• **Given instruction 1**: In the text about the Trans-Pacific Partnership, which countries are named as having shown interest in joining it?
• **Given instruction 2**: In the text about the Trans-Pacific Partnership, rewrite the part that opens with the words containing "The U.S. is" and closes with "and security issues.", substituting "talks" for "negotiations".

• **Document text**:
§ §

The U.S. is stepping up efforts to gain more influence in Asia-Pacific through participation in more regional institutions and negotiations on the Trans-Pacific Partnership (TPP) trade deal. U.S. foreign policy seeks to shape the future of the region in an attempt to dominate economic, political and security issues.
There are concerns over the rise of trade agreements in the Asia-Pacific by U.S. competitors that could greatly affect its interests. The TPP is seen by many as a key component of America's trade strategy for further engagement in the region. A U.S. government fact sheet describes the TPP as a, "potential platform for economic integration across the Asia Pacific region. The United States will engage with an initial group of seven like-minded countries, Singapore, Chile, New Zealand, Brunei, Australia, Peru, and Vietnam, to craft a platform for a high-standard, comprehensive agreement - one that reflects U.S. priorities and values - with these and additional Asia-Pacific partners." The TPP is open to other countries with Canada, Malaysia and the Philippines, among some of the nations that have shown interest in joining. It has been suggested that the U.S. may want the current eight partnership countries to reach an initial high-quality agreement before bringing others into the pact. In an effort to play a more dominant role, the TPP could be a means to address long-standing U.S. economic interests in Asia and be used to counter increasing Chinese trade in the region.

§ §

• **Information supplied**:
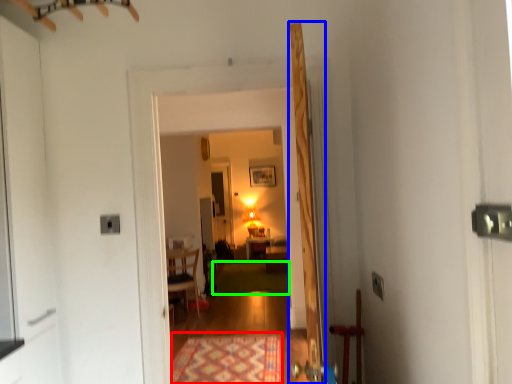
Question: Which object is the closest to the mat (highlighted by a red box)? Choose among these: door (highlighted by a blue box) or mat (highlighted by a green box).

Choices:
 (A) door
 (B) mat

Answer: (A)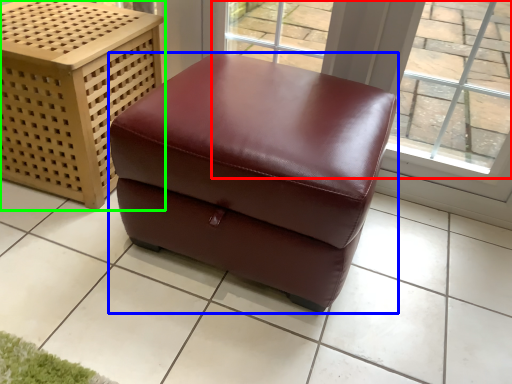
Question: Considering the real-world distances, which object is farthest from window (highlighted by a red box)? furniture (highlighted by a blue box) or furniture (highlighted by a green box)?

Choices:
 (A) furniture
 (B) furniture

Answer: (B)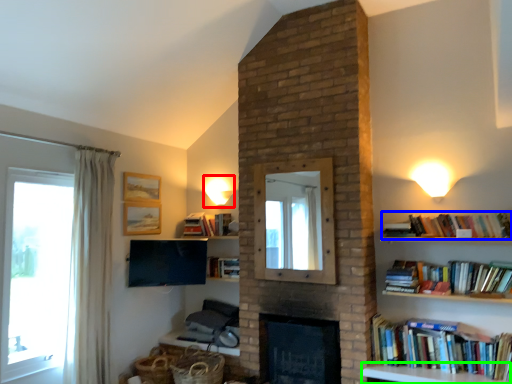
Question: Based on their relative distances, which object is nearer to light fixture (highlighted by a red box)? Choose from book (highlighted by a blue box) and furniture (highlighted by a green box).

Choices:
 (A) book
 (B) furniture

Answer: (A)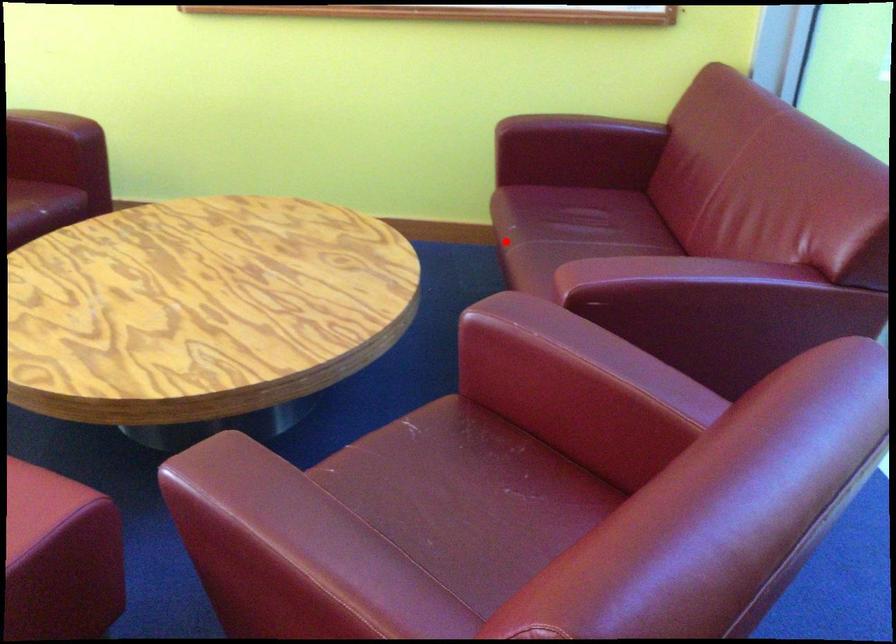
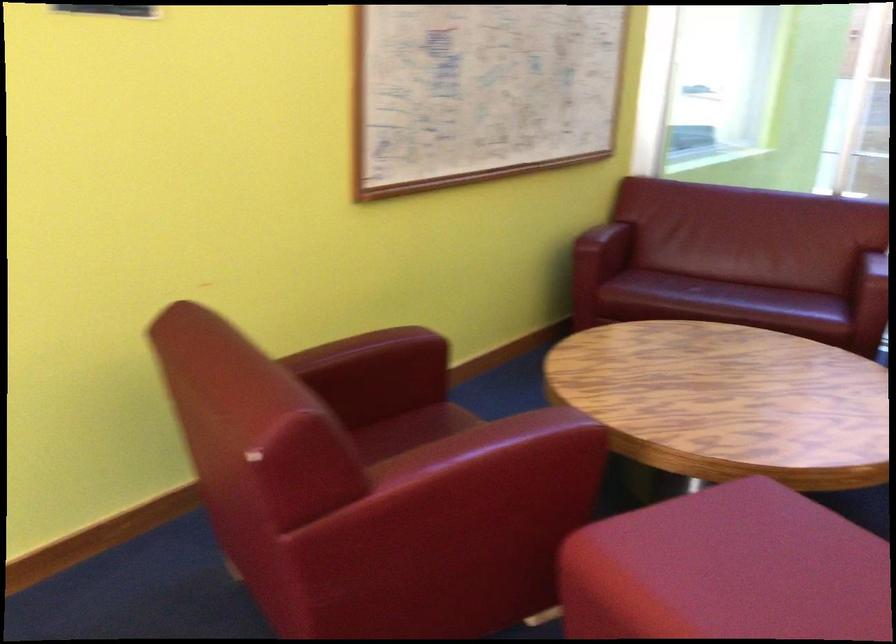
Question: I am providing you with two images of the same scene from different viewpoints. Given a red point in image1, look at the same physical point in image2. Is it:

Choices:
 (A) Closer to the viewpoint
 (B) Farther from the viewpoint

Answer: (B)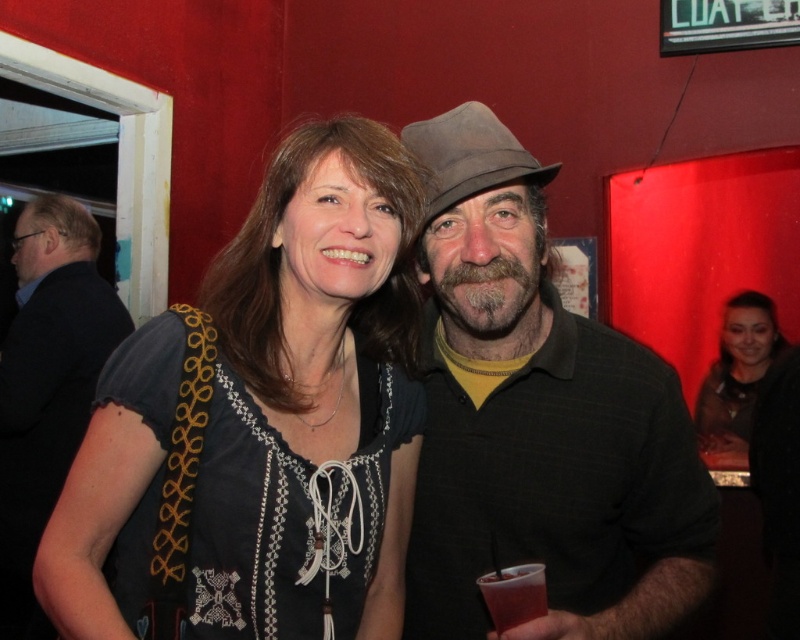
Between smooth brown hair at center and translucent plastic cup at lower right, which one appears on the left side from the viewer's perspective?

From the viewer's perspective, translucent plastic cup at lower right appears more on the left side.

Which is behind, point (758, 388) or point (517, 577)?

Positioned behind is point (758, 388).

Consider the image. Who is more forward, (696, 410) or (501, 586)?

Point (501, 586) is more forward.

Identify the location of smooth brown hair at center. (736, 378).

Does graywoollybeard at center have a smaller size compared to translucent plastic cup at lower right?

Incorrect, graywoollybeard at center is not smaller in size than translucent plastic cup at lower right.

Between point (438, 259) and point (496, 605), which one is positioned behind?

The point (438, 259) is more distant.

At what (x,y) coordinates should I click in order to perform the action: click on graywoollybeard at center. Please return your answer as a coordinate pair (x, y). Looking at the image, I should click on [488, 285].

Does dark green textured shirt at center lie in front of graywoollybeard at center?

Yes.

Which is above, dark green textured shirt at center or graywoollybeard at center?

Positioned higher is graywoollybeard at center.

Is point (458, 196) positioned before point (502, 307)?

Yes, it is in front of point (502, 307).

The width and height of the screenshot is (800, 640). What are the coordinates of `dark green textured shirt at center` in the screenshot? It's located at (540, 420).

§ §

• **Correct response 1**: Canada, Malaysia and the Philippines.

• **Correct response 2**:
The U.S. is stepping up efforts to gain more influence in Asia-Pacific through participation in more regional institutions and talks on the Trans-Pacific Partnership (TPP) trade deal. U.S. foreign policy seeks to shape the future of the region in an attempt to dominate economic, political and security issues.